• _Problem description_
Copy out every one of these records line for line, keeping each character unchanged.

[Scene geometry reasoning records]
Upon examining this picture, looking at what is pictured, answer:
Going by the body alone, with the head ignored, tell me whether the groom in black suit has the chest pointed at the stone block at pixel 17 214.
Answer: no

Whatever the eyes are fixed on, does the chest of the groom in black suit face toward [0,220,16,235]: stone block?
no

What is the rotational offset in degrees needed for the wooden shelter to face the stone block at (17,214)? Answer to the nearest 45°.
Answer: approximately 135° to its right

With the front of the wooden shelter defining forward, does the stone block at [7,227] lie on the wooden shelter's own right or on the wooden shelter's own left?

• _Response area_
Upon examining this picture, looking at what is pictured, answer:
Going by the body alone, with the head ignored, tell me whether the groom in black suit has the chest pointed at the stone block at pixel 17 214.
Answer: no

Whatever the eyes are fixed on, does the chest of the groom in black suit face toward [0,220,16,235]: stone block?
no

What is the rotational offset in degrees needed for the wooden shelter to face the stone block at (17,214)? Answer to the nearest 45°.
Answer: approximately 135° to its right

With the front of the wooden shelter defining forward, does the stone block at [7,227] lie on the wooden shelter's own right or on the wooden shelter's own left?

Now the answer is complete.